- [Passage given]:
=-=-=
Reputation: 17876
Is there a easy way to dump UTF-8 data from a database?
I know this command:
manage.py dumpdata > mydata.json
But the data I got in the file mydata.json, Unicode data looks like:
"name": "\u4e1c\u6cf0\u9999\u6e2f\u4e94\u91d1\u6709\u9650\u516c\u53f8"
I would like to see a real Unicode string like 全球卫星定位系统
(Chinese).
Upvotes: 32
Views: 24560
Reputation: 1
In 2023, I still had a rough time with this. I had to follow @wertartem's suggestion and then Change the file encoding of the outputted file to get it to work. It seems the "-Xutf8" tag wasn't necessary for me, but someone reading this might need to follow all 3 steps.
I also had a smaller issue I solved by excluding the admin.logentry from the export (added these tags "-e auth -e contenttypes -e auth.Permission -e admin.logentry")
My full process:
Your step 2 command may desire (but not require) slight modification. Check out this: https://docs.djangoproject.com/en/4.2/ref/django-admin/#dumpdata
Upvotes: 0
Reputation: 4210
This solution worked for me from @Julian Polard's post.
Basically just add -Xutf8
in front of py
or python
when running this command:
python -Xutf8 manage.py dumpdata > data.json
Please upvote his answer as well if this worked for you ^_^
Upvotes: 20
Reputation: 11
here's a new solution.
I just shared a repo on github: django-dump-load-utf8.
However, I think this is a bug of django, and hope someone can merge my project to django.
A not bad solution, but I think fix the bug in django would be better.
manage.py dumpdatautf8 --output data.json
manage.py loaddatautf8 data.json
Upvotes: 1
Reputation: 237
Here is the solution from djangoproject.com
You go to Settings there's a "Use Unicode UTF-8 for worldwide language support", box in "Language" - "Administrative Language Settings" - "Change system locale" - "Region Settings". If we apply that, and reboot, then we get a sensible, modern, default encoding from Python.
djangoproject.com
Upvotes: 0
Reputation: 1323
This problem has been fixed for both JSON and YAML in Django 3.1.
=-=-=
- [Data section]:
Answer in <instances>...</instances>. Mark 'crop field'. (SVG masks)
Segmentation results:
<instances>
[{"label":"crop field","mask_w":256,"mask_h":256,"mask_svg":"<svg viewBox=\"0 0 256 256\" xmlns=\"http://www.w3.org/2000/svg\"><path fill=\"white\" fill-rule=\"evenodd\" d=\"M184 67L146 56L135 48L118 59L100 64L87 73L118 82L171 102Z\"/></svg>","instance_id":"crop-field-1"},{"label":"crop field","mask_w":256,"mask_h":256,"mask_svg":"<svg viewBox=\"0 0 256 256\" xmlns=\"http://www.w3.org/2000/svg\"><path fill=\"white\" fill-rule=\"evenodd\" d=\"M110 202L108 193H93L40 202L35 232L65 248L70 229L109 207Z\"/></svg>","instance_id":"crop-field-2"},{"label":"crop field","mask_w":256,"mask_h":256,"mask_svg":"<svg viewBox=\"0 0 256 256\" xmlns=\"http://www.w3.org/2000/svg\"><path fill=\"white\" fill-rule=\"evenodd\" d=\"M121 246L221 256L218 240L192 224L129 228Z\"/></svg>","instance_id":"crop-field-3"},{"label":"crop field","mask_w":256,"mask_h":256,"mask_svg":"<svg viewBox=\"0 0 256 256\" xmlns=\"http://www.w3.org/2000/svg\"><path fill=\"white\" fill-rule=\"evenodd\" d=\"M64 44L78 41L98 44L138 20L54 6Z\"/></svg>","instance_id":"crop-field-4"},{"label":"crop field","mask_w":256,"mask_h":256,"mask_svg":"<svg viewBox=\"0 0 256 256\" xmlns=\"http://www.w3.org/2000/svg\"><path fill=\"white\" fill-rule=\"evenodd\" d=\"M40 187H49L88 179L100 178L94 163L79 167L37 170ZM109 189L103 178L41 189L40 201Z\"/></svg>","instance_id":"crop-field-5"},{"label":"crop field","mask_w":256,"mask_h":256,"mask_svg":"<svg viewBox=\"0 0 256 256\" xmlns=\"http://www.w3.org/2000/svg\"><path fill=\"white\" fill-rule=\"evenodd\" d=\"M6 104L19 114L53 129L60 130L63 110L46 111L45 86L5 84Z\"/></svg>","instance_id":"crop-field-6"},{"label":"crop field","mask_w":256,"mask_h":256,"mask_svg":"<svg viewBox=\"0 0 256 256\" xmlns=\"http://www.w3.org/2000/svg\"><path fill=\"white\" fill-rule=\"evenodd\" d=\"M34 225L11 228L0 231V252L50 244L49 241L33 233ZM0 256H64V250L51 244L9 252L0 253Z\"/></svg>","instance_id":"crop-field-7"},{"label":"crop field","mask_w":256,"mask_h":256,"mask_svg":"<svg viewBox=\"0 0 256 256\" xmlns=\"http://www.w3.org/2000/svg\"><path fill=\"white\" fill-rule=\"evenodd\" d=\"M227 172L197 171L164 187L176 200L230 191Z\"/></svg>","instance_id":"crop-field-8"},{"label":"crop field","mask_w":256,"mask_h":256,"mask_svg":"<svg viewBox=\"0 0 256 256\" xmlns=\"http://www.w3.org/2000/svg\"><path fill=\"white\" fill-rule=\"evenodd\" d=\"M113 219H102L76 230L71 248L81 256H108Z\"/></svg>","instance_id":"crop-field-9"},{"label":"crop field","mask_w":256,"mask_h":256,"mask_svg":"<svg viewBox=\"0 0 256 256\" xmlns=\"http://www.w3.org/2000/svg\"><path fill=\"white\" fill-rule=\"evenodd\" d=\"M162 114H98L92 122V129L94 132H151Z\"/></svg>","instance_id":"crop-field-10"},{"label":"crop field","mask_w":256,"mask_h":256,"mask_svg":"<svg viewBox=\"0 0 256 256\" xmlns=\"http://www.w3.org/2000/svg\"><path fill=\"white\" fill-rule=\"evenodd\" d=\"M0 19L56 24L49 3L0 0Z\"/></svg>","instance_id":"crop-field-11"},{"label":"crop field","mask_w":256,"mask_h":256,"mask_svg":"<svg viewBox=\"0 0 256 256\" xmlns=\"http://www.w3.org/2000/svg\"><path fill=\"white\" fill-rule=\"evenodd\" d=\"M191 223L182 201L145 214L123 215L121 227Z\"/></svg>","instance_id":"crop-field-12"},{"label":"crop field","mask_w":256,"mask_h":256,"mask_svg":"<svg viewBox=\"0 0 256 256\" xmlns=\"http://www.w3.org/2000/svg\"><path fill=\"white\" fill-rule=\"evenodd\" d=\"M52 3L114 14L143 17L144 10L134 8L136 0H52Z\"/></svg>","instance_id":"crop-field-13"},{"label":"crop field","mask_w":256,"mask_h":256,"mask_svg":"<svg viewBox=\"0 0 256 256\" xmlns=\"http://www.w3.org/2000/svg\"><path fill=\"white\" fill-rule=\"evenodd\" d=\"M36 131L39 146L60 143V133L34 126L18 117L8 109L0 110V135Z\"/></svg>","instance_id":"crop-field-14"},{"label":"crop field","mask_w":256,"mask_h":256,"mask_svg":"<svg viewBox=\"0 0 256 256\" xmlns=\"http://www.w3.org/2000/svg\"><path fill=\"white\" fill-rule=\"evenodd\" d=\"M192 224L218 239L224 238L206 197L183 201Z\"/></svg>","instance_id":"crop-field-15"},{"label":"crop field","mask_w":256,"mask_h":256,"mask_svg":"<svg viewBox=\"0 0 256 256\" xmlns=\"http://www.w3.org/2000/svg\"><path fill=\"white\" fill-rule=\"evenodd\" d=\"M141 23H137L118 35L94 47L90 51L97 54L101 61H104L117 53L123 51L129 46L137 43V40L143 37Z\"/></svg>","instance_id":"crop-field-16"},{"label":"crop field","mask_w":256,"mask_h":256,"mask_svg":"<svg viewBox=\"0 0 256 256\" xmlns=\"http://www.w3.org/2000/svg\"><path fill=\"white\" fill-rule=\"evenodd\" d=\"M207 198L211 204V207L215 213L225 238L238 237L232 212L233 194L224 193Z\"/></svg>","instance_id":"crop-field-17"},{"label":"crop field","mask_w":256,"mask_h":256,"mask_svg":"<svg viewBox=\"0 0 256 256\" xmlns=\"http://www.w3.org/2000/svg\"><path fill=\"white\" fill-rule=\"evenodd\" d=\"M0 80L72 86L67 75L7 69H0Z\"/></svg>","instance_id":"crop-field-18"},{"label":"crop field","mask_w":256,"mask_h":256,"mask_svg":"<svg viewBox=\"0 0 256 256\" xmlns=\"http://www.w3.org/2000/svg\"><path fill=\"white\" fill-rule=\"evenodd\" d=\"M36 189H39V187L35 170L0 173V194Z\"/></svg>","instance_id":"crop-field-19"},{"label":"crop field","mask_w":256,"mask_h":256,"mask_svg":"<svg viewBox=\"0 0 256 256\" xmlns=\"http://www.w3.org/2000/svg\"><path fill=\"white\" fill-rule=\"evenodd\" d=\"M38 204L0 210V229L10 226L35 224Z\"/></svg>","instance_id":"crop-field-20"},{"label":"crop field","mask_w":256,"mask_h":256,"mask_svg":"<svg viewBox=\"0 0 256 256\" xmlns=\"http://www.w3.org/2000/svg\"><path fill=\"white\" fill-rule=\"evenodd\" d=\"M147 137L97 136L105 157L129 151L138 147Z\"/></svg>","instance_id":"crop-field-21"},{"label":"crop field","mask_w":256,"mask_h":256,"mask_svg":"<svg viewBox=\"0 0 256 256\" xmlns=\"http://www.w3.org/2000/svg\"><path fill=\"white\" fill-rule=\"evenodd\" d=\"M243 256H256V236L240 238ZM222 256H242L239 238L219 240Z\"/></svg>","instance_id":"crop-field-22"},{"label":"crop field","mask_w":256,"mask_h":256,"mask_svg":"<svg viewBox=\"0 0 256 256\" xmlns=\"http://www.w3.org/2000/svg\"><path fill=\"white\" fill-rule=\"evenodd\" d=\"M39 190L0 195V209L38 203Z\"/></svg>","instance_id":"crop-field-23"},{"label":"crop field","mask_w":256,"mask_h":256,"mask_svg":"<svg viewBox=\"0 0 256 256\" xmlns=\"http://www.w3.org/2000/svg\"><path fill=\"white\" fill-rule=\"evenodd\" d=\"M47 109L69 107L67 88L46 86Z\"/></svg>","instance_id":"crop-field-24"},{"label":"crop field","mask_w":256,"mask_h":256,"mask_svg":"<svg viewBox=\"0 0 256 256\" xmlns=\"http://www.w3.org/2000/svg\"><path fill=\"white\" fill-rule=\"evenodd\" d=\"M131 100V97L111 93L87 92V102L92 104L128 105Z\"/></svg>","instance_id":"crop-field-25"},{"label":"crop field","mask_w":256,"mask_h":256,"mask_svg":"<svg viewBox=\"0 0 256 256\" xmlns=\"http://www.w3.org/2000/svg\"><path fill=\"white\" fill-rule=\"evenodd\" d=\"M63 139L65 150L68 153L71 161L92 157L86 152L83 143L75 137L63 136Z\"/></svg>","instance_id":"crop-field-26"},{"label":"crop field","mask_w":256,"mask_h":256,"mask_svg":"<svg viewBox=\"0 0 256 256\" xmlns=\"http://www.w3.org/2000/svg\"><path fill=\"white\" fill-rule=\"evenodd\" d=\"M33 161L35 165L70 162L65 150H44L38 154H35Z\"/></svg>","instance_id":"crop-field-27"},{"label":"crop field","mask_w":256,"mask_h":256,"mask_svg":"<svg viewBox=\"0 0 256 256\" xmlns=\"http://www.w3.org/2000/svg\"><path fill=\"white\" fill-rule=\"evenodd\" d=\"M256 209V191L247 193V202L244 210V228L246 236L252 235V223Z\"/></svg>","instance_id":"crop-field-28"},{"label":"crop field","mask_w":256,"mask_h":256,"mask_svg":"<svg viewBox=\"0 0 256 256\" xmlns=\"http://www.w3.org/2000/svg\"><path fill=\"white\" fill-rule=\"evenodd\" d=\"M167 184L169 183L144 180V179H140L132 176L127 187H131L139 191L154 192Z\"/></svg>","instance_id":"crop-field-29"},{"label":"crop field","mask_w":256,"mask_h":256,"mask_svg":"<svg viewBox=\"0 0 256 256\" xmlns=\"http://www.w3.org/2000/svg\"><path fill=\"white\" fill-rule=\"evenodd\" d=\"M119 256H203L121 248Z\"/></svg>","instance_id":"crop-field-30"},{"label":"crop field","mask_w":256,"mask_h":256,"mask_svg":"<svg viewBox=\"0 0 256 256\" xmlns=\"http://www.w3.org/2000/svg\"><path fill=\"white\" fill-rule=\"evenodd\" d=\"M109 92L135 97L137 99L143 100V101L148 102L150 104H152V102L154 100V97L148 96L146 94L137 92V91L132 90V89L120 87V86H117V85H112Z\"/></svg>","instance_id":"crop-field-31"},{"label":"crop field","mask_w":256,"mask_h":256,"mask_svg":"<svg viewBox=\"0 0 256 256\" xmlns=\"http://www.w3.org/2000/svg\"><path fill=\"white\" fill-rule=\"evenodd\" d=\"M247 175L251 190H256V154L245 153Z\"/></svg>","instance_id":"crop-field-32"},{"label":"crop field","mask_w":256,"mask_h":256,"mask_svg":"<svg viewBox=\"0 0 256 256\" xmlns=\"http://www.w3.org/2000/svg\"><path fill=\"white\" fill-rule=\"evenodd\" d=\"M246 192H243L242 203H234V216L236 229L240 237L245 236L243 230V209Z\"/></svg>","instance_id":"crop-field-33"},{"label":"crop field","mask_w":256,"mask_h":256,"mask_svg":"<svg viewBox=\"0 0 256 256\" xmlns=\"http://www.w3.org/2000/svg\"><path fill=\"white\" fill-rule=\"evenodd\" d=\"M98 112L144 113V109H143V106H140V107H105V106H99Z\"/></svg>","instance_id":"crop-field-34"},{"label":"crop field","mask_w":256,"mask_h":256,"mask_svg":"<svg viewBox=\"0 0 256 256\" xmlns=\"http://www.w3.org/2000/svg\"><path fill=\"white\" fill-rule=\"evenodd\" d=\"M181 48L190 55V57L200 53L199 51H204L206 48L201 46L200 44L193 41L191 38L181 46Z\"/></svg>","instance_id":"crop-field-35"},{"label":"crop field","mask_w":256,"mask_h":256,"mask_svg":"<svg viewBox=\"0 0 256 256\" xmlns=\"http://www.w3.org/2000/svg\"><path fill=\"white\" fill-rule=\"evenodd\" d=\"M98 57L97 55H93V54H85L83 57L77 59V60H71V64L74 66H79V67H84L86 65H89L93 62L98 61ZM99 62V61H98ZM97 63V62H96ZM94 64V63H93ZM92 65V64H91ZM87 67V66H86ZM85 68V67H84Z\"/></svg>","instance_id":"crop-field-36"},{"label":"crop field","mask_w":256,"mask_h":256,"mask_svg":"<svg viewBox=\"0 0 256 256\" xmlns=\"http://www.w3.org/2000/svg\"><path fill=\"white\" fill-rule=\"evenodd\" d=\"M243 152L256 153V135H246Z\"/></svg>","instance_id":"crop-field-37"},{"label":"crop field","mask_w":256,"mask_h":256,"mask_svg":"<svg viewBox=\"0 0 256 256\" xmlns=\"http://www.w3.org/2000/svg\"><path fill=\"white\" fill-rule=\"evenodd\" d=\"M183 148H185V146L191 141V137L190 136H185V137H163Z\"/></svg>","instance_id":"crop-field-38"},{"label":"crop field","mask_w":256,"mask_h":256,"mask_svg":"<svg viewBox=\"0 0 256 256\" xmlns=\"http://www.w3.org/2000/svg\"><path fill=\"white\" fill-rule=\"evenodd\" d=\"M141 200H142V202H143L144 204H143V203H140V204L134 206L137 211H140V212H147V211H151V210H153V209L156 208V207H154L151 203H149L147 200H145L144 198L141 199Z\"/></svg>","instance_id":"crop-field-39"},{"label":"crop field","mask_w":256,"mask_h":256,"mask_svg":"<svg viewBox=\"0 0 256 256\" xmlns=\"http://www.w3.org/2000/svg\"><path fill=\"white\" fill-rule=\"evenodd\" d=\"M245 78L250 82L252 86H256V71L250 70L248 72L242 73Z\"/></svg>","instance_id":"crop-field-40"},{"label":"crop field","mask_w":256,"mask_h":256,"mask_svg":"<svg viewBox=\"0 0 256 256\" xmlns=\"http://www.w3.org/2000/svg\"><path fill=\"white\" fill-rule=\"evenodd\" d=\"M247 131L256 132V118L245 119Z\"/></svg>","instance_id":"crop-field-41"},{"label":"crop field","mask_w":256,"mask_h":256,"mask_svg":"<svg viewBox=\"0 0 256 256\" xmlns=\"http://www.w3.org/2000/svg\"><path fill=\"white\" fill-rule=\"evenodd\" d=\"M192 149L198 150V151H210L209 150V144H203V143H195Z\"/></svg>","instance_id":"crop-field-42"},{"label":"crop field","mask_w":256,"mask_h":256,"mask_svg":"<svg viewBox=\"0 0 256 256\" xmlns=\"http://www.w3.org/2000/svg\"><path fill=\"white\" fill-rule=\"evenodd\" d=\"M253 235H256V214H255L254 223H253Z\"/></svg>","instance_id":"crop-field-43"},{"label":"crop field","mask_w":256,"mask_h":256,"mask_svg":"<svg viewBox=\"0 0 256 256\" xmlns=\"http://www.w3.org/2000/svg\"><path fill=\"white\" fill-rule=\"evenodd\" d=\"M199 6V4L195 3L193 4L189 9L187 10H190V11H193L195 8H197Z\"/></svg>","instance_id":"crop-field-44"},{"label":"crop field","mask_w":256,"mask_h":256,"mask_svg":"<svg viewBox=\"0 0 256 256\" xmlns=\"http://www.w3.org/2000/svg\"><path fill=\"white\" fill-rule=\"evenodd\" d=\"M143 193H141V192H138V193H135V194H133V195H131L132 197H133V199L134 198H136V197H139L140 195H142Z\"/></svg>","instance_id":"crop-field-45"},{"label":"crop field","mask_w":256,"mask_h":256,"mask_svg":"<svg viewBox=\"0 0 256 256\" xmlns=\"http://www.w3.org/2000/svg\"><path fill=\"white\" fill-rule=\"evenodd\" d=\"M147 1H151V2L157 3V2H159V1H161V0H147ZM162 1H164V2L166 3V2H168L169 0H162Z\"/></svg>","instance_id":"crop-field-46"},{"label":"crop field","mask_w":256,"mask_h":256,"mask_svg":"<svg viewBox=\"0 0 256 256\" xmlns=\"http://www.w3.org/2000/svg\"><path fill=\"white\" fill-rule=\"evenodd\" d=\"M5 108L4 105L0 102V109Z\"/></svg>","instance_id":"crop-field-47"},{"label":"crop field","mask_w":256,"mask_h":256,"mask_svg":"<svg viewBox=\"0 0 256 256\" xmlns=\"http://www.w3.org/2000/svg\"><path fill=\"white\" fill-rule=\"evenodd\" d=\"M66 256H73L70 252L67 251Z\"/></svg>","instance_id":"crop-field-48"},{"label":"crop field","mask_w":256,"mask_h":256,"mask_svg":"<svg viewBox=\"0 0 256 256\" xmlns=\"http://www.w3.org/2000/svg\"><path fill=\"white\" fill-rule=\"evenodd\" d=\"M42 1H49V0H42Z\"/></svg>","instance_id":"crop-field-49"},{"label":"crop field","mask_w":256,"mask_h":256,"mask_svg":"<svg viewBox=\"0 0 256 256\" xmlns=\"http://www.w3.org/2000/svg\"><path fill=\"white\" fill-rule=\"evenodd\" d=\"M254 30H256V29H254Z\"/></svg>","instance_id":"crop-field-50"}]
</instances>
=-=-=
- [Exercise brief]: In the thread about dumping UTF-8 data with dumpdata, which Django version fixed the problem for both JSON and YAML?

- [Output for this exercise]: Django 3.1